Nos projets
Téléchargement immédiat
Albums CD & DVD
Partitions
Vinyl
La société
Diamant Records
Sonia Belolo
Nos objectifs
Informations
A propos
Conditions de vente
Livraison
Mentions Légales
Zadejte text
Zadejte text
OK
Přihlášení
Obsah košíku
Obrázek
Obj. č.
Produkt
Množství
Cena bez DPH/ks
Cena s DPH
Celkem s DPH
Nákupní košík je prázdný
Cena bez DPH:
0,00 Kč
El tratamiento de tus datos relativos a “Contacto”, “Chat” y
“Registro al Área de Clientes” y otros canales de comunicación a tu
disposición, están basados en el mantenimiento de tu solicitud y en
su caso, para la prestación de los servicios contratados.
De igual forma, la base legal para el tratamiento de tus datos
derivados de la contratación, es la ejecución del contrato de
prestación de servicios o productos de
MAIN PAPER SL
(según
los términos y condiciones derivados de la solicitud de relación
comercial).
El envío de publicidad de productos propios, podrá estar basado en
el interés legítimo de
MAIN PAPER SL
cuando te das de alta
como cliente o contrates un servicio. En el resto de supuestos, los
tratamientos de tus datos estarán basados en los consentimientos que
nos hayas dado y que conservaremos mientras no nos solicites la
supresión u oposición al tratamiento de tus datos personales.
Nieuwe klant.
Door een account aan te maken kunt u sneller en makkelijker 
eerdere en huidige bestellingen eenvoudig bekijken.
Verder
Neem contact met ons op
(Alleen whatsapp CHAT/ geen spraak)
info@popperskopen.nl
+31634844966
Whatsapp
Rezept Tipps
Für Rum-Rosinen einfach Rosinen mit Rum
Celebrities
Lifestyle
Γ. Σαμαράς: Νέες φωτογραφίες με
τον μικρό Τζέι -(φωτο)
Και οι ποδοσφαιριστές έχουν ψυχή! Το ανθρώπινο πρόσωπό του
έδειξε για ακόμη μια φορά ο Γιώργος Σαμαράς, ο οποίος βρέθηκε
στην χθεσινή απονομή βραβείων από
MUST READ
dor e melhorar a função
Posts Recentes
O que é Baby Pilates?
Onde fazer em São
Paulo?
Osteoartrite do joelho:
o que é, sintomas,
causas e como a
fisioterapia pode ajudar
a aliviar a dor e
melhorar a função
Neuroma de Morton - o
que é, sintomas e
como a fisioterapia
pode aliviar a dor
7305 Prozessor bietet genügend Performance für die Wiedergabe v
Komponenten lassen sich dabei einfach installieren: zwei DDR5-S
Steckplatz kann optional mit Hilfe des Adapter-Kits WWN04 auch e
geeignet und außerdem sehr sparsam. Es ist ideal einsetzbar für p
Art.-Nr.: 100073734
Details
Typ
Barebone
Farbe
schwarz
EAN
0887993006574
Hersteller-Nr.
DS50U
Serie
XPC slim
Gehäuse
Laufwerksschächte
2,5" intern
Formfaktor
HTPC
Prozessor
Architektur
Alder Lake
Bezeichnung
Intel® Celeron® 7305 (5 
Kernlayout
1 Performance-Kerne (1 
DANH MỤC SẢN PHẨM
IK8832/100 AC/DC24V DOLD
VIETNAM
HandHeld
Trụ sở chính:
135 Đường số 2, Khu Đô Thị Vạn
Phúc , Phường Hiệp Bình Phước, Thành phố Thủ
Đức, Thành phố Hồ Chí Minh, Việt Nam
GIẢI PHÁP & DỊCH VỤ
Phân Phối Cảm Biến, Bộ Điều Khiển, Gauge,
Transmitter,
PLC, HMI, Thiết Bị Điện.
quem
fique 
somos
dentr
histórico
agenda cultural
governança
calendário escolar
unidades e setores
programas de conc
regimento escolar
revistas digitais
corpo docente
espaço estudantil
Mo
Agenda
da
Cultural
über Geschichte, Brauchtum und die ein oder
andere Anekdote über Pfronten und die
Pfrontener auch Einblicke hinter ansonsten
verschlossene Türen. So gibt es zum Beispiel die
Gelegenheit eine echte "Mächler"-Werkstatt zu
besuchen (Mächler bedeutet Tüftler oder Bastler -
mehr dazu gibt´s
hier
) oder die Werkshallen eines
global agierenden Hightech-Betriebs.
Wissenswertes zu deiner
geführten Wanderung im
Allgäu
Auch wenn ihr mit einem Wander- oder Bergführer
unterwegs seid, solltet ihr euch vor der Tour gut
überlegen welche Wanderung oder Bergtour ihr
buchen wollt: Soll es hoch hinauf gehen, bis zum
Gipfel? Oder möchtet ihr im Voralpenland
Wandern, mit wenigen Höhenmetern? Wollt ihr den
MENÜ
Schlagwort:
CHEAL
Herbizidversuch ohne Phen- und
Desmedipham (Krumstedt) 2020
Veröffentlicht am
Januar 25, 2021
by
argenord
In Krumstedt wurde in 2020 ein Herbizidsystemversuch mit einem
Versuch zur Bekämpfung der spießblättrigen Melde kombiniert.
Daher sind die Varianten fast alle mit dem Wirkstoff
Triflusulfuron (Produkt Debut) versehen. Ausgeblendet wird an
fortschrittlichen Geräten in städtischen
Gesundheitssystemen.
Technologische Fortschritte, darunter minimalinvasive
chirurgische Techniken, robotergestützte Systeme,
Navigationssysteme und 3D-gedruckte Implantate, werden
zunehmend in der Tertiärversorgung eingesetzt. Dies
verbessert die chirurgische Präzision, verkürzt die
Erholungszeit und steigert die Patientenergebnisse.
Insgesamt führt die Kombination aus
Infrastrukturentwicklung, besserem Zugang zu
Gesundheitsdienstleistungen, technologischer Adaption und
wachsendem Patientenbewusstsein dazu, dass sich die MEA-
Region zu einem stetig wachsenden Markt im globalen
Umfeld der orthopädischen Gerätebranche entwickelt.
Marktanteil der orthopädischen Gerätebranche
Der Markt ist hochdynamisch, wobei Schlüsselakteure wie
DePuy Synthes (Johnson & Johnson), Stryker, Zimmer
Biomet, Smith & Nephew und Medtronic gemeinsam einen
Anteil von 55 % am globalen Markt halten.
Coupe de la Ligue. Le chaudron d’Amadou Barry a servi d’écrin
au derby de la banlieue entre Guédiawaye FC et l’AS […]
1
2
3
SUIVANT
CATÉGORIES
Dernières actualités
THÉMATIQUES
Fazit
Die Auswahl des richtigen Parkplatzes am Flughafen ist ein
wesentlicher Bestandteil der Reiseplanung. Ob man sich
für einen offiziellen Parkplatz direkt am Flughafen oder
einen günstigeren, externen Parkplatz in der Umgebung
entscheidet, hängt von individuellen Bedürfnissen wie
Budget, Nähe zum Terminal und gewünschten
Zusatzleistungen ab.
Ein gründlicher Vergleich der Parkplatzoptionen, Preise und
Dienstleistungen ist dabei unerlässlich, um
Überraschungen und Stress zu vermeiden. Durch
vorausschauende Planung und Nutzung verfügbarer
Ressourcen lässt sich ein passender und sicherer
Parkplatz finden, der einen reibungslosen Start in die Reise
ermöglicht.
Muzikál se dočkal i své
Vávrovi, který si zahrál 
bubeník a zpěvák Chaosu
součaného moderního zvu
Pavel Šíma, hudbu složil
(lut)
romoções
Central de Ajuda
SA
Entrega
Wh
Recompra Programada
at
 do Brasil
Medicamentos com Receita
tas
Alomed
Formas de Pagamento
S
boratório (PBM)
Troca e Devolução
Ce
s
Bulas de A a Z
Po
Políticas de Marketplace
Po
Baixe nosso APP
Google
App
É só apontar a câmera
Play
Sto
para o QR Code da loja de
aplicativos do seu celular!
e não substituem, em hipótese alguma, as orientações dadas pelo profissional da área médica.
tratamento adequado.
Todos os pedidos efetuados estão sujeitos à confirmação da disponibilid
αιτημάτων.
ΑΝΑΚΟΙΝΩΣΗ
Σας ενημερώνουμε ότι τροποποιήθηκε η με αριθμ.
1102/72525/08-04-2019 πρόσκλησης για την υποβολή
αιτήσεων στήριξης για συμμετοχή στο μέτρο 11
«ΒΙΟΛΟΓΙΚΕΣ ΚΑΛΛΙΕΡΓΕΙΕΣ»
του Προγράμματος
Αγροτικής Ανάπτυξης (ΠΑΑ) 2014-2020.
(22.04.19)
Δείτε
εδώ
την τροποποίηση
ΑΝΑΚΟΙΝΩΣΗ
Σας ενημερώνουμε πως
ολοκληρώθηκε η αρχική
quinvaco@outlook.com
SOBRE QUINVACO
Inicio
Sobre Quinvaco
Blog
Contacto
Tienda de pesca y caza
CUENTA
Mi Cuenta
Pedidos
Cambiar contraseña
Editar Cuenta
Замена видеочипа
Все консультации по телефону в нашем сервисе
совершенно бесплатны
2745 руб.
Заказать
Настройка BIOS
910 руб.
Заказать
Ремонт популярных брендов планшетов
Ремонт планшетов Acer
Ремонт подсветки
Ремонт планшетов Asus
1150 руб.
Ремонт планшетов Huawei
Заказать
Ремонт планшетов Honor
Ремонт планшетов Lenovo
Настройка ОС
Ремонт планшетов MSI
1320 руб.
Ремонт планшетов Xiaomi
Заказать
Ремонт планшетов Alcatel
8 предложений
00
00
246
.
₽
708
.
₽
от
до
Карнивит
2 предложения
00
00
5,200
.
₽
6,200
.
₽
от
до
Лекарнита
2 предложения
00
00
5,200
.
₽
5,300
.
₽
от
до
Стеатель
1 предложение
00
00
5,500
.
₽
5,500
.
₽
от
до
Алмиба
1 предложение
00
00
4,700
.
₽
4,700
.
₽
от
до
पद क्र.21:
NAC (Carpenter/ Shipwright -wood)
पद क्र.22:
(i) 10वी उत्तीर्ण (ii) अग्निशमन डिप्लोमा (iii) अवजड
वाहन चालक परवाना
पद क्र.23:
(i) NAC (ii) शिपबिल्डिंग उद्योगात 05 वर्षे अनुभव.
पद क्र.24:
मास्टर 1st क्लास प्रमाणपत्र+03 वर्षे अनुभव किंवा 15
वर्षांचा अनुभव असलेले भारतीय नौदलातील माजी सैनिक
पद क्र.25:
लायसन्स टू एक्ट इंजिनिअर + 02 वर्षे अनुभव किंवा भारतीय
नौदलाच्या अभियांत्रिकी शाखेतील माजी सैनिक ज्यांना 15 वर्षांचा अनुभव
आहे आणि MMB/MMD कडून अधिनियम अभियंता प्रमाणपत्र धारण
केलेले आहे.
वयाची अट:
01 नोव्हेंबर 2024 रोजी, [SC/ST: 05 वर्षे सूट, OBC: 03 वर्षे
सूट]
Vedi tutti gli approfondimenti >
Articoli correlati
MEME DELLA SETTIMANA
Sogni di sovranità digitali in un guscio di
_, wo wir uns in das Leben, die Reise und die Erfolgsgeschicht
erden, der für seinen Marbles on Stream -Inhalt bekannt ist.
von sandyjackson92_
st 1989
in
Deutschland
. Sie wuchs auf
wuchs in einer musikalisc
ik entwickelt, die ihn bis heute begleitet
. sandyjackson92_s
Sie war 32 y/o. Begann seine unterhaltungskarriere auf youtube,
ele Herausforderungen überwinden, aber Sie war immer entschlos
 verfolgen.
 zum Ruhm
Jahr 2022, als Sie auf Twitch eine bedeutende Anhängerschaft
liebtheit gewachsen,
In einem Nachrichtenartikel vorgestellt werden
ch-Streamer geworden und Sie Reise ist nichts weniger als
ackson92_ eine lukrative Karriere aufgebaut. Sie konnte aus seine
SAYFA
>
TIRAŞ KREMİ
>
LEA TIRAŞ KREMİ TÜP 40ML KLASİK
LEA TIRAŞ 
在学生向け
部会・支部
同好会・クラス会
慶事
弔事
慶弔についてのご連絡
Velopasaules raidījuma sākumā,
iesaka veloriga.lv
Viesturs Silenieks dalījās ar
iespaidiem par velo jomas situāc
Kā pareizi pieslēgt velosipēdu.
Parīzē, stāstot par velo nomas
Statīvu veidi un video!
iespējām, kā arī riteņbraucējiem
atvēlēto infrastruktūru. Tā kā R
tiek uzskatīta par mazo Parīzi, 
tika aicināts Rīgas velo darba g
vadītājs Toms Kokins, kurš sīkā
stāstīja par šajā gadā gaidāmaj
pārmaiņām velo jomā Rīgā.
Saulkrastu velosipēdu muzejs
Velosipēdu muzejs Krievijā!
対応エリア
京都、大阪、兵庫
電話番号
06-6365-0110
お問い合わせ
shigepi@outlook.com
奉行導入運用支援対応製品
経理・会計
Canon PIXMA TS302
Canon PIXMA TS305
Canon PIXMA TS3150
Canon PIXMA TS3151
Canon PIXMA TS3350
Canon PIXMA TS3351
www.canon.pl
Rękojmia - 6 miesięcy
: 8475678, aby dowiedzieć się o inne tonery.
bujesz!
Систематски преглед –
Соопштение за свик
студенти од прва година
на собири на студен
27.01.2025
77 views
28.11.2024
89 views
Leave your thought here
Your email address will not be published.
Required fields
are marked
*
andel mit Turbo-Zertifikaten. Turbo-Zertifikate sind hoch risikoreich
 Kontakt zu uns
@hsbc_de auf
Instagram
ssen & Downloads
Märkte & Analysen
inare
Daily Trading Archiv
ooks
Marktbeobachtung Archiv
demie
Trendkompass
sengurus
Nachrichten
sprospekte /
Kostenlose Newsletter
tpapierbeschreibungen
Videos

___

How to complete this task: Would you retype the lines above from the one with "Versuch zur Bekämpfung" down to the one with "Pavel Šíma, hudbu složil", word for word, both ends included and no other lines?

Exercise output:
Versuch zur Bekämpfung der spießblättrigen Melde kombiniert.
Daher sind die Varianten fast alle mit dem Wirkstoff
Triflusulfuron (Produkt Debut) versehen. Ausgeblendet wird an
fortschrittlichen Geräten in städtischen
Gesundheitssystemen.
Technologische Fortschritte, darunter minimalinvasive
chirurgische Techniken, robotergestützte Systeme,
Navigationssysteme und 3D-gedruckte Implantate, werden
zunehmend in der Tertiärversorgung eingesetzt. Dies
verbessert die chirurgische Präzision, verkürzt die
Erholungszeit und steigert die Patientenergebnisse.
Insgesamt führt die Kombination aus
Infrastrukturentwicklung, besserem Zugang zu
Gesundheitsdienstleistungen, technologischer Adaption und
wachsendem Patientenbewusstsein dazu, dass sich die MEA-
Region zu einem stetig wachsenden Markt im globalen
Umfeld der orthopädischen Gerätebranche entwickelt.
Marktanteil der orthopädischen Gerätebranche
Der Markt ist hochdynamisch, wobei Schlüsselakteure wie
DePuy Synthes (Johnson & Johnson), Stryker, Zimmer
Biomet, Smith & Nephew und Medtronic gemeinsam einen
Anteil von 55 % am globalen Markt halten.
Coupe de la Ligue. Le chaudron d’Amadou Barry a servi d’écrin
au derby de la banlieue entre Guédiawaye FC et l’AS […]
1
2
3
SUIVANT
CATÉGORIES
Dernières actualités
THÉMATIQUES
Fazit
Die Auswahl des richtigen Parkplatzes am Flughafen ist ein
wesentlicher Bestandteil der Reiseplanung. Ob man sich
für einen offiziellen Parkplatz direkt am Flughafen oder
einen günstigeren, externen Parkplatz in der Umgebung
entscheidet, hängt von individuellen Bedürfnissen wie
Budget, Nähe zum Terminal und gewünschten
Zusatzleistungen ab.
Ein gründlicher Vergleich der Parkplatzoptionen, Preise und
Dienstleistungen ist dabei unerlässlich, um
Überraschungen und Stress zu vermeiden. Durch
vorausschauende Planung und Nutzung verfügbarer
Ressourcen lässt sich ein passender und sicherer
Parkplatz finden, der einen reibungslosen Start in die Reise
ermöglicht.
Muzikál se dočkal i své
Vávrovi, který si zahrál 
bubeník a zpěvák Chaosu
součaného moderního zvu
Pavel Šíma, hudbu složil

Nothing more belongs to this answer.